--- TEXT UNDER STUDY ---

“What do you want me to do to you, baby?” he purrs in your ear as his hand robotically paws at your shirt.
What do you want him to do? Your mind goes blank and you mumble something incoherently and wait while he plays with your nipples even though you don’t even like having your nipples played with. What do you want him to do? You want him to stop flicking your tits like you’re still in high school, stop trying to get you to dirty talk, and start making you orgasm.
But no, it’s totally cool if he just sweats on you for five minutes. Whatever, right?
Except no. Hell no. Bad sex sucks. Bad sex with a great guy double sucks. Maybe he’s gotten lazy. Maybe you’ve gotten bored. Maybe it’s fine but it could be better. But how do you tell him? With honest, open communication? Psh. Nah. That’s awkward and could totally backfire. So you lay there like a dead fish and think about what you want to watch in ten (okay seven) minutes.
There has to be another way, right? Yes. Duh. Luckily for you and your vagina I have found an app that will help you discover all of the dirty things you want to do and communicate them to your guy du jour without making him feel like he’s a total failure in bed. Besides, you’re always on your phone anyway.
It’s called “Undercovers” and it might be the secret to not totally sucking in the bedroom.
Basically, what it is is an app the lets you say things you’d like to try, the things you never want to try, and the things you would *consider* trying if the other person was into it. Here’s how it breaks down.
First, you put in your info. Sex, orientation, and the 411 on your partner.
Then you’re greeted with a whole bunch of selections. The heart is passionate. The mask is role play. The binoculars are like, putting on a show. The handcuffs are all of your BDSM activities. Think of the candy as little tricks and treats in (and out of) the bedroom. And all of the little gender signs? You guessed it. Group sex, folks. Group sex.
So let’s thrust a little deeper into these categories, shall we?
The Heart: “How About…”
This section is for things that couples would try when attempting to spice things up. Basically anything that’s said in “Never Have I Ever” is seen in here. From oral to anal, strap-ons to fetishes, this explores what you want done to you, what you want to do to him, and what you absolutely, will not, 100 percent ever do.
For those of us who have a flare for the dramatics and costumes, this section is reserved for pretending to be someone else. From a housewife and a mechanic, to being boss and a secretary, to even wearing each other’s clothes, this is for those of us who long for something, or someone else. In a manner of speaking of course, don’t get weird. Or do. Whatever.

--- PROVIDED RECORDS ---

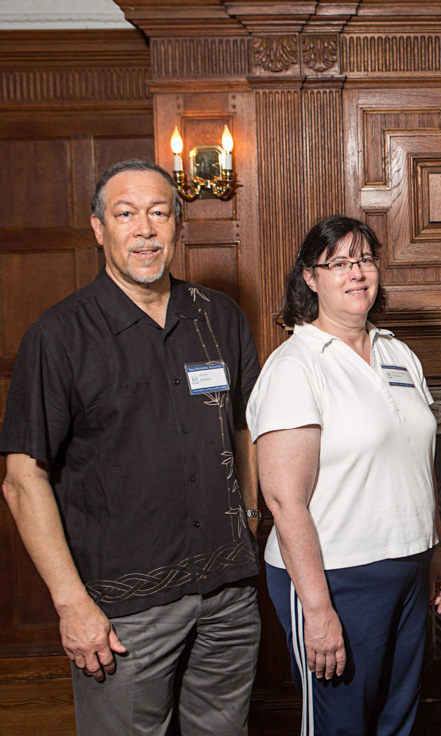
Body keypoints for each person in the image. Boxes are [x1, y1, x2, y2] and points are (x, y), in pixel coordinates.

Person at [0, 159, 262, 735]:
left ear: (177, 226)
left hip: (229, 595)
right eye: (125, 214)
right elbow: (23, 479)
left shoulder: (219, 316)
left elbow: (243, 427)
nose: (144, 228)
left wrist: (248, 514)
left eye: (158, 213)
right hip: (123, 609)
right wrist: (72, 604)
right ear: (100, 229)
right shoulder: (59, 335)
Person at [247, 215, 441, 736]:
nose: (356, 273)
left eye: (364, 259)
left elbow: (416, 460)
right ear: (310, 279)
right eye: (338, 263)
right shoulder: (296, 364)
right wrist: (317, 609)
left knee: (396, 720)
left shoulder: (397, 352)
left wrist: (436, 549)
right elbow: (284, 501)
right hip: (335, 577)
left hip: (407, 569)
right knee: (341, 726)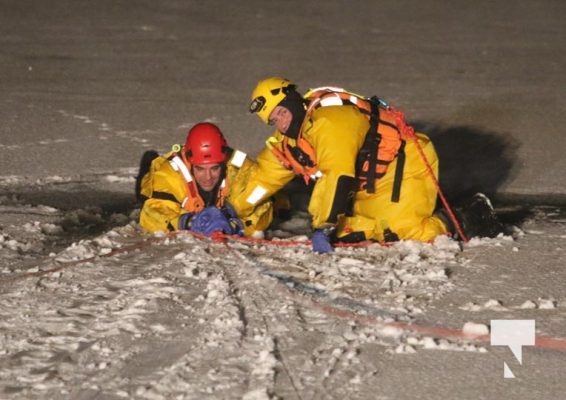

---

■ EXERCISE REQUIREMENTS:
A) In the text about the Undercovers app, translate this sentence into Spanish: "Then you’re greeted with a whole bunch of selections."
B) Carry the article about the Undercovers app on from the point where it stops.
None of the rows is needed for this work.

■ TASK RESPONSES:
A) Luego te recibe un montón de opciones.

B)
Binoculars: “See And Be Seen”
Whether it’s in a car, a dressing room, or standing in a hotel window, some people get a rush from the danger of getting caught. Or hell, maybe they get a rush from actually getting caught. With questions concerning public places and visual acts, it’s pretty easy to see why people would be into this sort of thing. I mean, hello? We all love attention.
Handcuffs: “Sweet Surrender”
If “Fifty Shades” was a category, this would be it. Blindfolds, being tied up, and being in control (or submission) are components of this section. If chains and whips excited you, or the thought of wearing leather doesn’t totally make your skin crawl, this BDSM section should have things to spark your curiosity. Sadly your boyfriend does not turn into Christian Grey if you agree to any of this stuff. Trust me, I asked.
These are little things that almost anyone would be down to try. Incorporating food. Doing it in front of a fire. Peeing on each other. Jk on the last one (that’s in the first secton, tbh). They’re fun, sexy, and get your brain (and libido) moving.
Group: “The More The Merrier”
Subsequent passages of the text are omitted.